Bisognerebbe anche ricordare che il tifoso non è solitamente maestro di bon ton, e ne fa anche di molto peggio: e al massimo gli fanno una sgridatina e via. Io sto ovviamente con la collega, ma non col clamore che ha suscitato, non meno indignato (ma mi auguro più brevemente) di quando un reporter viene ucciso sul suo lavoro, come purtroppo capita.

Ho letto e sentito i soliti sfregi all’italiano, per esempio definire schiaffo (che si riferisce solo al volto) la manata sul sedere, chiamare “parti intime” le natiche valorizzate dai jeans quindi non particolarmente occultate, definire “palpeggiamento” un tocco veloce e paragonarlo a un “crimine”.

C’è chi mi ha scritto come uomo “di sentire il dovere di proteggere le sue donne” (non so le altre), guai se capitasse loro una cosa così, saprebbero cosa fare!
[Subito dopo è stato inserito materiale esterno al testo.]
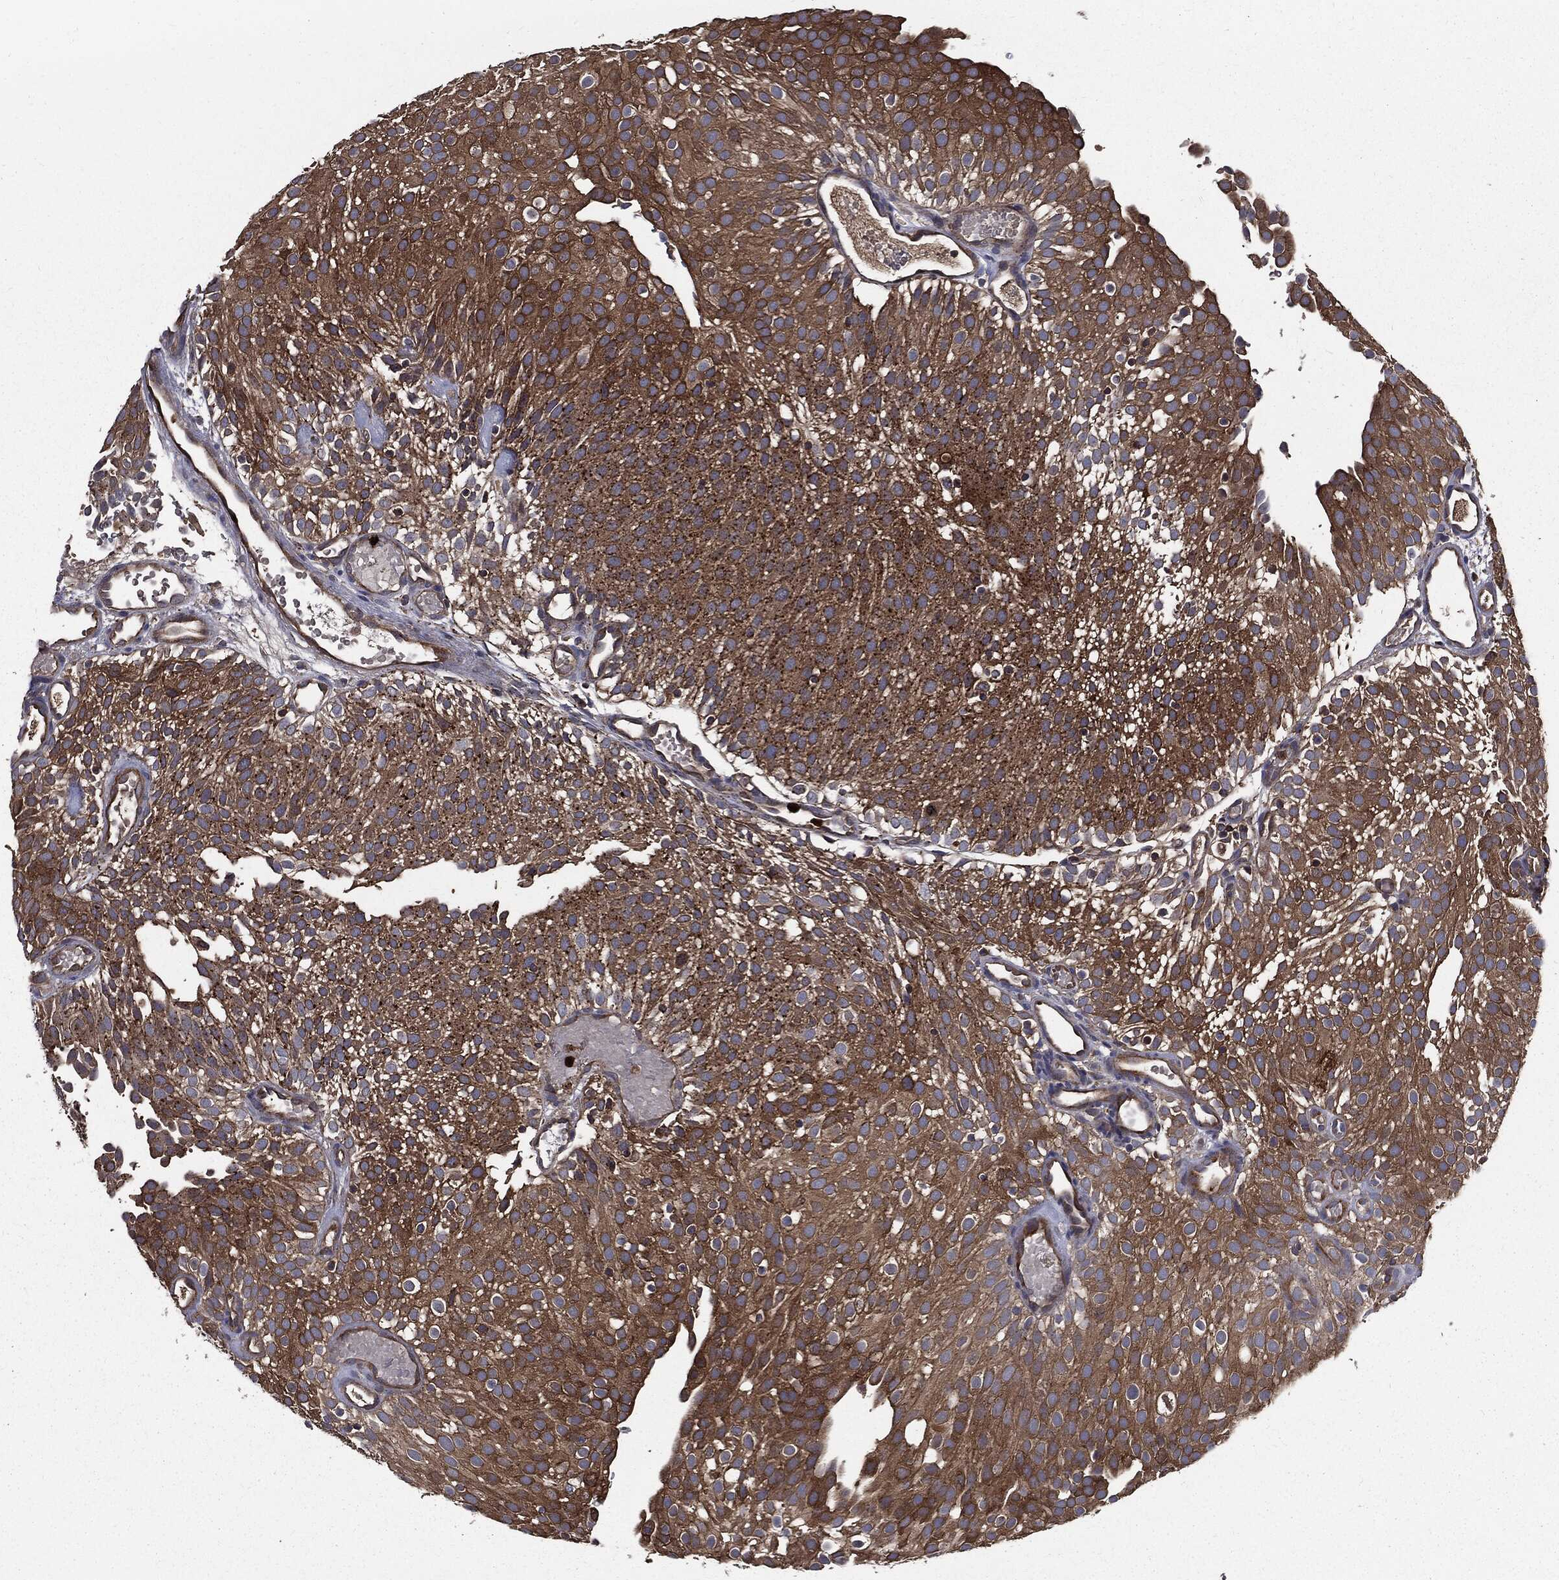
{"staining": {"intensity": "strong", "quantity": "25%-75%", "location": "cytoplasmic/membranous"}, "tissue": "urothelial cancer", "cell_type": "Tumor cells", "image_type": "cancer", "snomed": [{"axis": "morphology", "description": "Urothelial carcinoma, Low grade"}, {"axis": "topography", "description": "Urinary bladder"}], "caption": "Immunohistochemical staining of urothelial cancer shows high levels of strong cytoplasmic/membranous expression in approximately 25%-75% of tumor cells. Nuclei are stained in blue.", "gene": "PDCD6IP", "patient": {"sex": "male", "age": 78}}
A parte che le donne sono in grado di difendersi, malgrado la moda, del resto già alla fine, del vittimismo: decenni fa quando ventenni sui tram affollati una mano o altro sul sedere era abituale, ci eravamo allenate con un famoso colpo di fianco che provocava mugolii al malcapitato villano e stroncava ogni suo maldestro tentativo di sopruso.

Forse eravamo più forti, forse più cattive, forse persino più allegre. Per cui mi dispiace io, e spero non solo io, oggi voglio fare la differenza tra offesa e crimine e penso che una mano sul sedere esiga delle scuse ma non meriti l’ergastolo, anche perché penso che nel tempo del fattaccio tre persone morivano sul lavoro. Tutti ad occuparsi di quel sedere, nessuno di quei tre morti. Quindi grazie Repubblica, che non sempre mi piaci, per aver osato ricordarcelo e farci provare vergogna.